- [Estratto del testo]:
==============================

La furia iconoclasta che accompagna la tempesta finanziaria manda in frantumi anche il codice Wimbledon ma riscopre il valore del patriottismo economico e dell'interesse nazionale. L'intenzione del Governo Berlusconi di correggere le nostre asimmetrie normative modificando la passivity rule delle società per difenderle dal pericolo di scalate ostili dei fondi sovrani risponde esattamente a questi orientamenti. Poco importa che i fondi sovrani, che gestiscono immense risorse degli Stati asiatici, russi e mediorientali ricavate dal petrolio e dall'export, non abbiano mai lanciato un'Opa ostile e che fino a qualche giorno fa fossero considerati i cavalieri bianchi del supercapitalismo piuttosto che i nuovi barbari alle porte. Nel gioco delle paure e delle speranze con cui anche i Governi devono fare i conti la percezione dei rischi vale talvolta più della realtà.
Quando l'emergenza finanziaria sarà finita si tornerà ad ammettere che ha una sua ragion d'essere la metafora presa a prestito dal torneo di tennis più famoso del mondo e applicata all'economia per dire che la qualità e l'efficienza di un'impresa contano più del suo passaporto. Ma bisognerà riconoscere che ogni regola ha le sue eccezioni e che dal punto di vista del sistema Paese produrre dentifrici non equivale a gestire la rete del gas. Ecco perché, in un'epoca dominata ancora dagli Stati nazionali, è del tutto legittimo un patriottismo economico che voglia difendere gli asset strategici di ogni Paese, a condizione che non si alzino troppo i ponti levatoi e che non si inciampi in derive protezionistiche.

==============================

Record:
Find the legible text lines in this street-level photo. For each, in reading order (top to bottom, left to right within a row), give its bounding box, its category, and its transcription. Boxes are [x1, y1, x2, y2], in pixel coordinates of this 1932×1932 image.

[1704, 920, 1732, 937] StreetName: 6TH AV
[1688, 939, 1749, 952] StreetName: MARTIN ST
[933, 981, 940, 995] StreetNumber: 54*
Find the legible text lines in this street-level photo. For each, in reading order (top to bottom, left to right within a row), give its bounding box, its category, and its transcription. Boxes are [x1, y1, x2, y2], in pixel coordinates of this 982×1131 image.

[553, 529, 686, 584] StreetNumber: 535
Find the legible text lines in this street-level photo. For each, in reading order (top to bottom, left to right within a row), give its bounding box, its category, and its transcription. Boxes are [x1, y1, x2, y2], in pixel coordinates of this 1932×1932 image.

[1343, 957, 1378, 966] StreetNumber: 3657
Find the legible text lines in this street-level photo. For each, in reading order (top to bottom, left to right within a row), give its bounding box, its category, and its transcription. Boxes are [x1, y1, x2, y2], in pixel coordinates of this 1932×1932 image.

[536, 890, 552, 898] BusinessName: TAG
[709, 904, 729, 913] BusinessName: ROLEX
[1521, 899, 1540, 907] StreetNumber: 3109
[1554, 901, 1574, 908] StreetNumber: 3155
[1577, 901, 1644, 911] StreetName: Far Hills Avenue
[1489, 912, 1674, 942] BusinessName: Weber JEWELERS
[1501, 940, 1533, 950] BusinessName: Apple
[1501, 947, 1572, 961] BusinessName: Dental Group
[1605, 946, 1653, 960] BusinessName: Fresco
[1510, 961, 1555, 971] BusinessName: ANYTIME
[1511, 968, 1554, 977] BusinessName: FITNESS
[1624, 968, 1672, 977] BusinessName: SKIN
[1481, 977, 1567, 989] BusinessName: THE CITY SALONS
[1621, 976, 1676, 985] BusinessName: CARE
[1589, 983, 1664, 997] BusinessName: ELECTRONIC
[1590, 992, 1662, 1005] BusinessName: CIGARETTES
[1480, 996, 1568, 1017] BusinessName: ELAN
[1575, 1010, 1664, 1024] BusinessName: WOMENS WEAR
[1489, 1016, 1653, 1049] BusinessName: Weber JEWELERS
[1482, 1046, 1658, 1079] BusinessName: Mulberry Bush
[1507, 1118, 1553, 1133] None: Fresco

==============================

- [Azioni richieste]:
a: Rispondi a queste domande sul testo sul patriottismo economico:
(i) Quale regola delle società il Governo Berlusconi intende modificare?
(ii) Da dove ricavano le loro risorse i fondi sovrani?
(iii) Da quale evento sportivo è presa in prestito la metafora applicata all'economia?
b: Scrivi il seguito del testo sul patriottismo economico, partendo dopo la sua ultima frase.

- [Risposte fornite]:
a:
(i) La passivity rule.
(ii) Dal petrolio e dall'export.
(iii) Dal torneo di tennis più famoso del mondo.

b:
Identificare una volta per tutte gli interessi economici nazionali di un Paese è un po' illusorio, ma collegarli alla difesa di asset insostituibili e determinanti per lo sviluppo generale non sembra irragionevole. Difendere l'italianità di reti come quelle del gas e dell'elettricità, delle tlc, delle ferrovie e delle autostrade o proteggere l'industria della difesa o anche le principali banche che raccolgono e indirizzano il risparmio non offusca il nostro europeismo e non esclude che, anche in asset così sensibili, i fondi sovrani possano assumere importanti quote di minoranza come hanno fatto i libici in Unicredit.
Il realismo vorrebbe inoltre che, in una fase delicata come l'attuale e nel rispetto delle regole del mercato, il patriottismo economico si preoccupasse di salvaguardare anche l'élite di imprese-simbolo del calibro della Fiat, delle Generali o di Mediobanca. Presidiare le grandi infrastrutture di rete, l'industria della difesa e le maggiori banche è fondamentale, ma non si può nemmeno ignorare che se oggi venissero scalate le imprese che rappresentano il cuore e l'immagine del Paese, l'Italia darebbe l'impressione di essere svendita e di non essere più in grado di mettere in sicurezza i gioielli della corona.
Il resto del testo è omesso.